Gut microbiota could be used for early diagnosis and treatment of alopecia areata: Study
China: A recent study in the Journal of Dermatological Science has found the overall gut microbial composition of people with alopecia areata (AA) to be distinct from healthy controls. This implies that gut microbiota plays a role in AA pathogenesis. So, gut microbial markers may potentially be used for earlier AA diagnosis and as therapeutic targets.
Alopecia areata is an autoimmune disorder that results in sudden hair loss starting with one or more circular bald patches that may overlap. Previous studies have shown the gut microbiota to play a key role in autoimmune diseases. Based on this, Qinping Yang, Fudan University, Shanghai, China, and colleagues aimed to identify and compare the characteristics in the gut microbial composition of patients with alopecia areata (AA) and healthy controls (HCs) in a cross-sectional discovery cohort.
The researchers enrolled 33 patients with AA and 35 HCs from the same geographic location in Shanghai, China. They conducted the 16S rRNA gene sequencing and bioinformatic analyses to analyze DNA extracted from the subjects.
The research yielded the following findings:
- The α-diversity of the AA group demonstrated no statistically significant differences compared with the HC group.

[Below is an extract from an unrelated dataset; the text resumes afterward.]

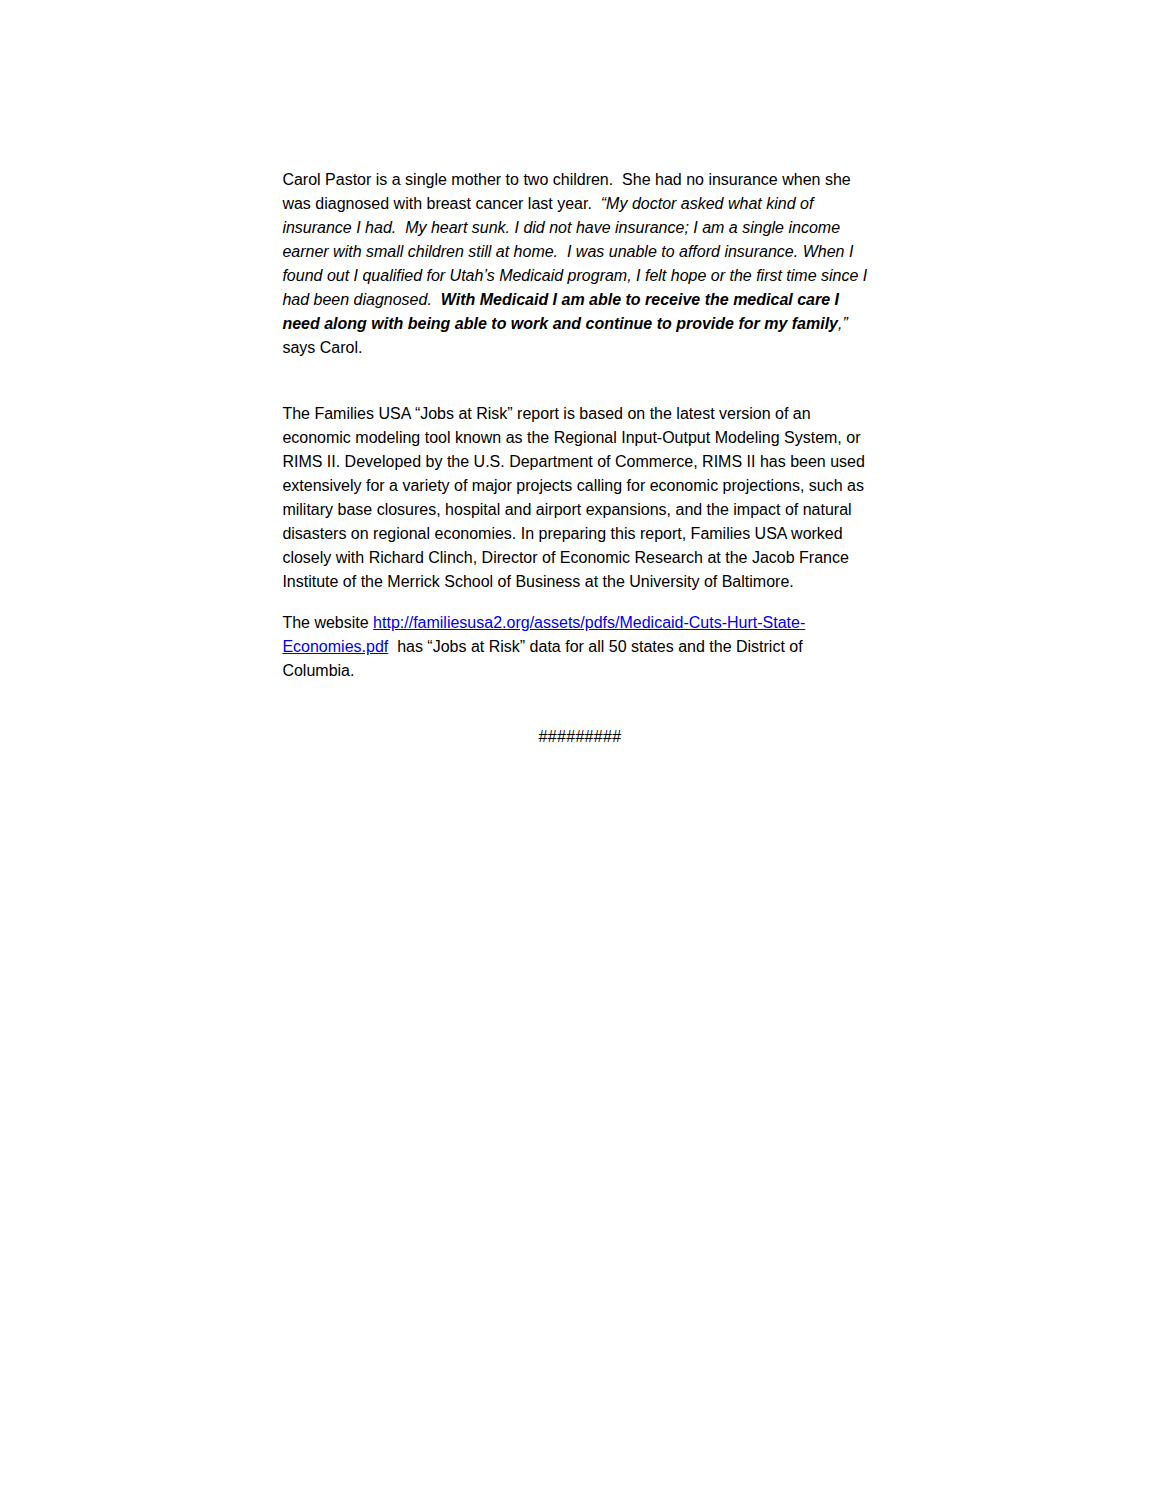Carol Pastor is a single mother to two children. She had no insurance when she was diagnosed with breast cancer last year. “My doctor asked what kind of insurance I had. My heart sunk. I did not have insurance; I am a single income earner with small children still at home. I was unable to afford insurance. When I found out I qualified for Utah’s Medicaid program, I felt hope or the first time since I had been diagnosed. With Medicaid I am able to receive the medical care I need along with being able to work and continue to provide for my family,” says Carol.
The Families USA “Jobs at Risk” report is based on the latest version of an economic modeling tool known as the Regional Input-Output Modeling System, or RIMS II. Developed by the U.S. Department of Commerce, RIMS II has been used extensively for a variety of major projects calling for economic projections, such as military base closures, hospital and airport expansions, and the impact of natural disasters on regional economies. In preparing this report, Families USA worked closely with Richard Clinch, Director of Economic Research at the Jacob France Institute of the Merrick School of Business at the University of Baltimore.
The website http://familiesusa2.org/assets/pdfs/Medicaid-Cuts-Hurt-State-Economies.pdf has “Jobs at Risk” data for all 50 states and the District of Columbia.
#########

- The overall gut microbial communities in the AA group were distinct from the HCs.
- A random forest model was also adopted to select three AA-associated OTU biomarkers: OTU1237(Achromobacter), OTU257(Megasphaera), and OTU1784(Lachnospiraceae Incertae Sedis).
"Our findings showed that The overall gut microbial composition for AA was distinct from that of HCs," wrote the authors. "The gut microbial markers we identified may potentially be used for earlier diagnosis and as therapeutic targets."
The study titled, "Gut microbiota characterization in Chinese patients with alopecia areata," is published in the Journal of Dermatological Science.